Brekkie at the fale is a rather simple and communal one, usually pancakes, fresh papaya, bananas, and instant coffee. Peter and Penny (P&P) are from Townsville, and we had some really good chats last night. Today they are off to American Samoa for a few days and they agreed to give me a lift to Le Mafa Pass today. It’s surprising that there are only about five geocaches in all of Samoa, but there’s one there with a gorgeous view. Fresh and clean after a shower, we all piled into the car. 20 minutes later they dropped me at the pass, and view is wonderful, and shortly thereafter I had my third Samoan geocache in hand.

Le Mafa Pass

All three caches so far have been nanos (very tiny). To-Sua Trench is all the rave at the fales, so I headed off in that direction, on the way being picked up by a Samoan family visiting from Melbourne. Samoan heat is icky, but a coconut would quench my thirst as I made my way toward the trench. Many natural attractions (waterfalls, trenches, etc.) that are normally free in other Pacific islands have an admission charge here. Visiting the trench has a 20 tala fee, but I made the most of it. Two guys the other day had a fear of heights and wouldn’t climb down the ladder for a swim but it was simple for me. A dip in the trench is wonderful on a hot day.

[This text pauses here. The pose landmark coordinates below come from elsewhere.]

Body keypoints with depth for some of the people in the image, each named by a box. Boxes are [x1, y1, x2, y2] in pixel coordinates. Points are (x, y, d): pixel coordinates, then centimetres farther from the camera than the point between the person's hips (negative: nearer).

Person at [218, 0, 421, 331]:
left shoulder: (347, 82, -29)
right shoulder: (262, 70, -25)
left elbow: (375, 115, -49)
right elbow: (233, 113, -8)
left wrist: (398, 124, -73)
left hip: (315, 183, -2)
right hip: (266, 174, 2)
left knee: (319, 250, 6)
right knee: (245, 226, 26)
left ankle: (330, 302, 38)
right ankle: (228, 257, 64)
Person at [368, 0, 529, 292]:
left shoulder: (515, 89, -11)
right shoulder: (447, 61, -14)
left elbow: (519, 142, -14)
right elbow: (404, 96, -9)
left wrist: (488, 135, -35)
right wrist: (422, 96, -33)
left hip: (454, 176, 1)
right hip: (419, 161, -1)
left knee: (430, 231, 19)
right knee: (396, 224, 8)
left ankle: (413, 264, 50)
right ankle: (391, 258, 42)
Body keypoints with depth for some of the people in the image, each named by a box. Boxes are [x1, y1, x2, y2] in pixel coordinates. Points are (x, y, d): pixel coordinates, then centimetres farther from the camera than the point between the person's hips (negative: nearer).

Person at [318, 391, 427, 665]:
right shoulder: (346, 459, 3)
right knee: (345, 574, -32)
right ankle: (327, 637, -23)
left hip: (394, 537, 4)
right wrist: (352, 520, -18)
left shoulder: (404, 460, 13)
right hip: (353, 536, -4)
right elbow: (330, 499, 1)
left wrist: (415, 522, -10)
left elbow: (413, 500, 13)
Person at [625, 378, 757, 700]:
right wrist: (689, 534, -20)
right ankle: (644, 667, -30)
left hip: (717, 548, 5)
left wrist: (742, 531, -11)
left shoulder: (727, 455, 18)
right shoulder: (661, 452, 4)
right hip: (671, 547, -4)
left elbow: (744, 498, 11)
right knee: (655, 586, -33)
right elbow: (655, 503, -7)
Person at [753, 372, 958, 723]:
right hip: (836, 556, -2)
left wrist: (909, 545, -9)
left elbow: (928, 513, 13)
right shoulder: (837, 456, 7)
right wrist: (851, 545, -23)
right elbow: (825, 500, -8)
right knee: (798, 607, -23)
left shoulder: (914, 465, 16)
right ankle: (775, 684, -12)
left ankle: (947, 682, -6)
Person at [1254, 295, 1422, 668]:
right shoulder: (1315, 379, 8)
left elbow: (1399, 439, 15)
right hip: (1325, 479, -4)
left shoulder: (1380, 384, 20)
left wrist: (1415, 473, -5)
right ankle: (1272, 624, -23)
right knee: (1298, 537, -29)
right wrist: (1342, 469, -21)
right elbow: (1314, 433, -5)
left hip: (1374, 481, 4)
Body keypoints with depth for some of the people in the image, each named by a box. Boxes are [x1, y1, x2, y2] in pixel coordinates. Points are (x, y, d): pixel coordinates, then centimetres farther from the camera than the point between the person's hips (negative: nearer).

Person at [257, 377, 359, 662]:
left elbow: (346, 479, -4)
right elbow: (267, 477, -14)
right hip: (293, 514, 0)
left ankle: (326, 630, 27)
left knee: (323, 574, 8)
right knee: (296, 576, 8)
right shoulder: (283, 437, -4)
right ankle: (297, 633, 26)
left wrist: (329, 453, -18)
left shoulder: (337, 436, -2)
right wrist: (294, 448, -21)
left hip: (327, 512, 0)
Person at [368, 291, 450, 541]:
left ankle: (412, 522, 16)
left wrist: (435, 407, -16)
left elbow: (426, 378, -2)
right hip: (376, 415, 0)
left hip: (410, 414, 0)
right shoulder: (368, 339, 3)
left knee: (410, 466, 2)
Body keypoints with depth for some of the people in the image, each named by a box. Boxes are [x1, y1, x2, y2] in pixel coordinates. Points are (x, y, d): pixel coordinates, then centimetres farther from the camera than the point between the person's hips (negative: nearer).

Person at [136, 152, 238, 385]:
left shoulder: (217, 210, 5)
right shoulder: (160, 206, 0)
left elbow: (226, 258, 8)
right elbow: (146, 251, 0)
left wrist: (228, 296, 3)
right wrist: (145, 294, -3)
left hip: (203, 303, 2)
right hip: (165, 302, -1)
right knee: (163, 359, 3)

After a swim I met my first contact from American Samoa. Leuso is from there, but is visiting from Oregon with his friend Brendan. Accommodation options are very limited and pricey over that way, and I don’t know anybody in American Samoa so if I had someone I could stay with or at least a patch of grass to pitch my tent, it would help exponentially. Lately I’ve been kicking myself, feeling like I put too much effort in finding someone to stay with on Lord Howe, but almost none for this trip. It was scorching hot, so I opted for another swim. It’s best to make the most of time when there’s an admission fee. The tide was higher, so I could jump from a fair way up. For more than four hours I was at To-Sua Trench and I loved every minute of it.


 
Three guys picked me up and gave me my first Vailima beer. One of the national dishes of Samoa is oka, which is raw fish marinated in coconut cream and lime juice. It was part of our dinner this evening, along with stir-fry, BBQ chicken, and grilled fish. Every dinner I’ve had features a heavy dose of meat. Samoan vodka is decent, though it’s surprising that Samoa doesn’t produce rum. I’ve run the gamut tonight as far as both food and drink: fish, chicken, salad, stir-fry, beer, coffee, vodka, and wine. Tonight there'd be a spectacular fire dancing show. I wish I could do something like this!

Samoa is paradise, and perhaps this is the truest "holiday" I’ve ever had.